One way to think of it is that when you design radar systems, you don't have a lot of physical constraints, just raw ones like "how much energy can I physically pull from my source" and "what is the available EM spectrum I can actually generate," that sort of thing. What I mean is, there isn't another task that a ground radar system has to accomplish that constrains detection.
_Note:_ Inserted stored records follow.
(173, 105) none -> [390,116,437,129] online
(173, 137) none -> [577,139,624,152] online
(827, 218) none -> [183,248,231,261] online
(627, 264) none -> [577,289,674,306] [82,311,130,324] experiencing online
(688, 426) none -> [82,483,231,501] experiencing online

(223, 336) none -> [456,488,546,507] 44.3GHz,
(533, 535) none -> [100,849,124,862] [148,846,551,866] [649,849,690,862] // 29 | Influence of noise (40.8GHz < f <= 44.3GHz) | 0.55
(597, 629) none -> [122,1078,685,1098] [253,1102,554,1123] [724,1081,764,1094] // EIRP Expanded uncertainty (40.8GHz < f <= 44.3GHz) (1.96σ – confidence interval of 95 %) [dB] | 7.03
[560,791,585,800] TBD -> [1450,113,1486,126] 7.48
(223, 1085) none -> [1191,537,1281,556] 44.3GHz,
With stealth jets, by contrast, the thing has to actually fly. You must have an airfoil, which must be a large, flat surface. You must have a propulsion system, and that system must eject heat.
 
I dont know about the stealth capabilities in current era. I remember, around 2018, israeli F35 flew in a stealth configuration over Syria to bomb some targets, only to be met with AA fire - turns out that russian radars were tracking them from their naval base on the coast (either S300 or S400, not sure). After that they reverted to firing stand off weapons from golan heights in fear of losing their planes. I also remember reading somewhere that russian radar stations close to the bering strait were tracking either F35 or F22 on regular even though they were flying unarmed with missiles - so stealth. Dont know if that is true, but I wouldnt put stealth detection past newest gen of radars.
If I'm not mistaken, those planes in the Bering Strait were patrol planes and since they're not looking for a fight, they are flying with RCS increasing parts (forgot what they were called) because they want to be seen. The clean configs are reserved for actual conflict.
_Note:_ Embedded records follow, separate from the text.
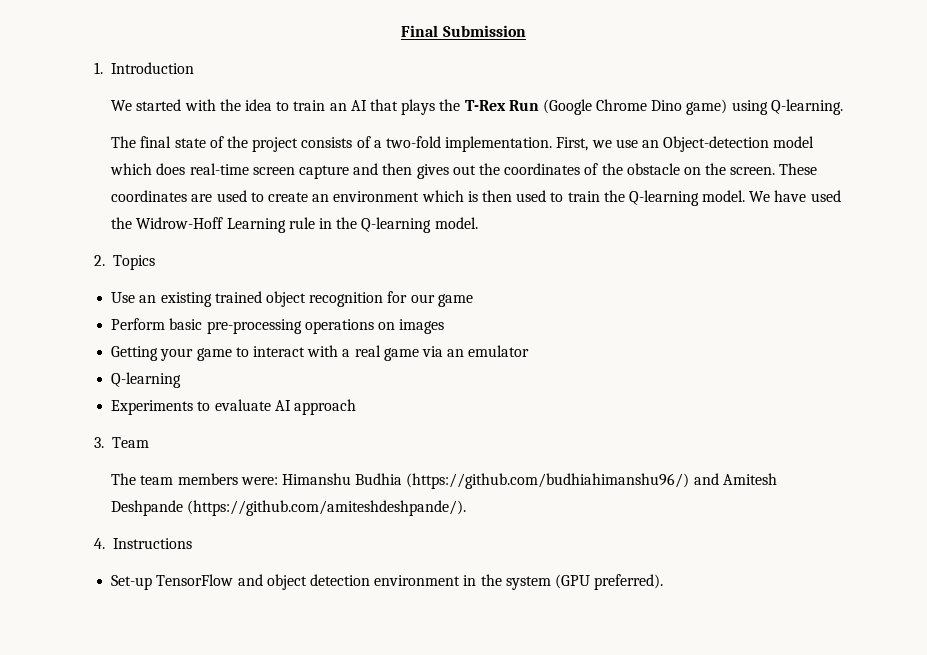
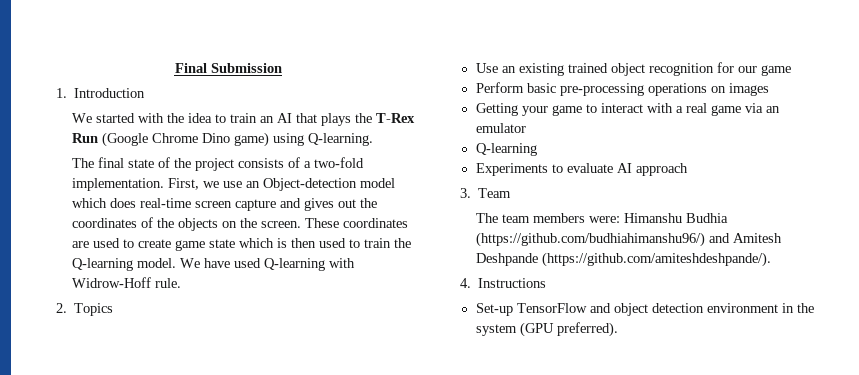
[382,163,413,175] then -> (302, 203) none
[626,163,680,175] obstacle -> [178,218,219,231] objects
[312,191,420,202] an environment -> [175,239,236,251] game state
[111,217,478,233] the Widrow-Hoff Learning rule in the Q-learning model. -> [264,258,356,271] [72,277,182,288] Q-learning with Widrow-Hoff rule.

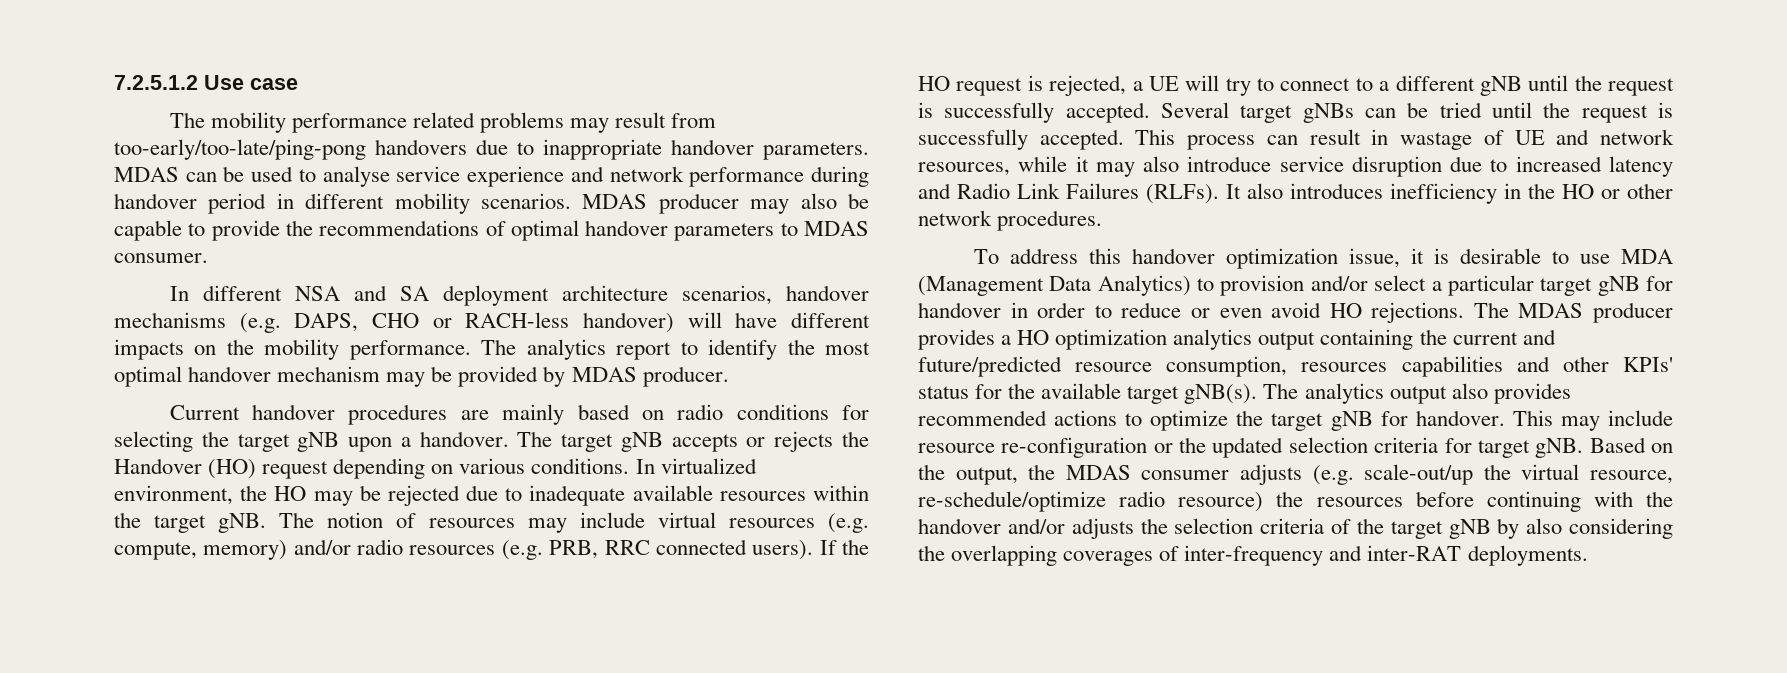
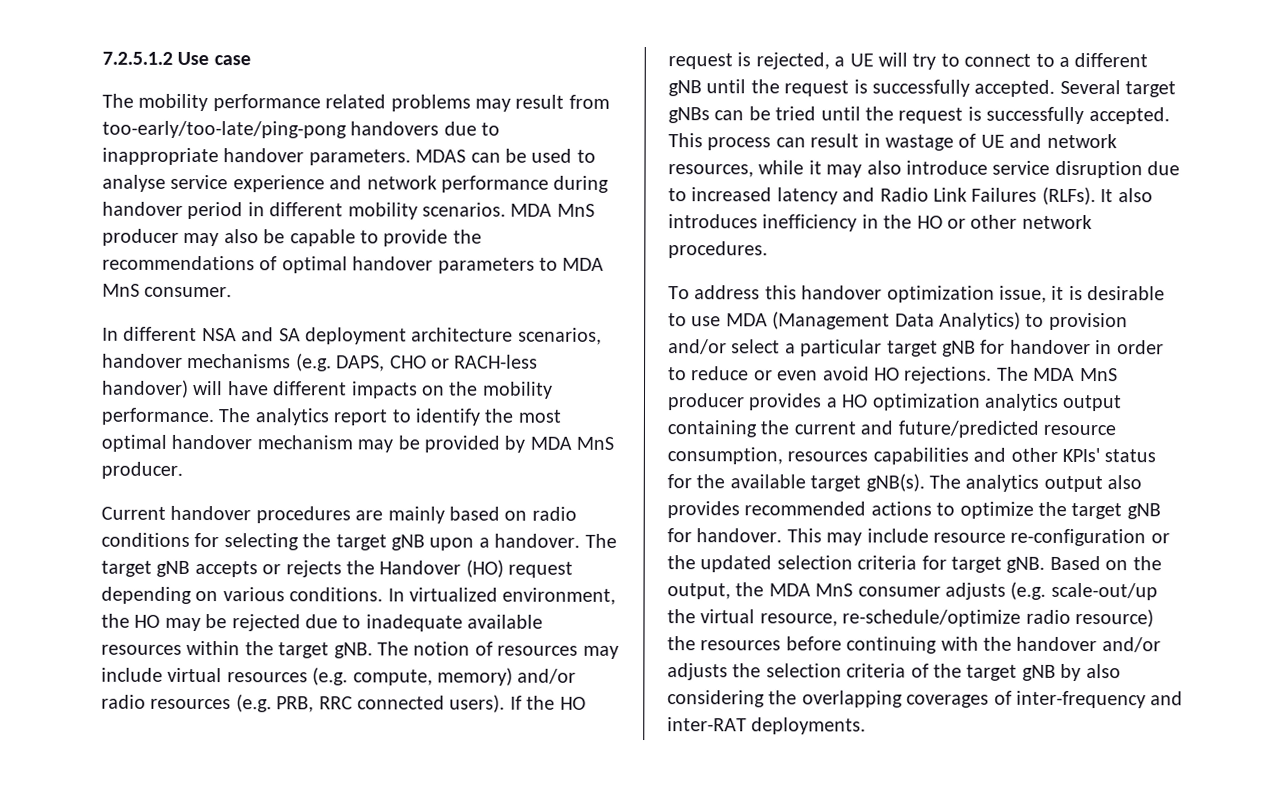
[582,194,648,209] MDAS -> [510,203,595,217] MDA MnS
[804,221,869,236] MDAS -> [562,257,605,271] [102,283,140,297] MDA MnS
[571,367,637,382] MDAS -> [529,436,615,450] MDA MnS
[1518,303,1584,318] MDAS -> [1033,367,1118,382] MDA MnS
[1065,465,1131,480] MDAS -> [768,583,854,597] MDA MnS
The F35I's being tracked by the Ruskies are news to me.

On the general topic of stealth, the infamous Serbian shot down was due to the Burgers fucking up. The removers had visual of the aircraft and it flew the same flight path multiple times. The official story was that they couldn't get a lock on it until it flew directly over the installation and one of the missiles fired at it actually missed.

AFAIK, granted, it's been years since I read about this stuff, stealth is projected to be ahead of radars for years, possibly decades to come. You can use more power but that comes with more noise to process out, or you can use another frequency band, but that makes it harder to track the target.

Of course, much like how safe and effective is the official story, we only have their word to take for it. And as we can see now, such people's words are often empty.
 
See, again, I watch something like this and as cool as it looks I really can't help but get the feeling that it's staged. That MT-LB looks like it's unoccupied, and there's zero people around that would indicate this is actually a vehicle that's getting resupplied or serviced. And moreover, given that it's the MT-LB variant armed with the ZU-23 AA gun, if this was real there could've and should've been someone manning the turret up top that could've feasibly shot the Lancet down as it was coming in.
I don't think it's "staged" per se, but it instead speaks to the tactical doctrine the Russians are using for their drones.

The grenade drone videos show the drones being used overwhelmingly as "harassing fire", where they're used against sleeping/resting/resupplying troops (presumably) away from the front lines, similar to the tactics of the Night Witches and their PO-2s in WW2.

The videos of the Lancets show them being used for similar-ish targets, like converting mobility-killed (but still recoverable) vehicles into hard-kills without the need to be within LoS and use a slightly more expensive Kornet (~$28k vs ~$20k). I've also seen the Lancets used for various forms of "harrassing fire" against rear vehicle targets as well.

The drone warfare seems to be mainly used as a "nowhere on the battlefield is safe" weapon, which aids in stressing out the enemy, forcing them to maintain full vigilance and guard during times that would normally be a chance for R&R, etc. It also gives opportunities to take out targets that would otherwise be inaccessible or inadvisable given the risk/reward. That's been my observations on this at least.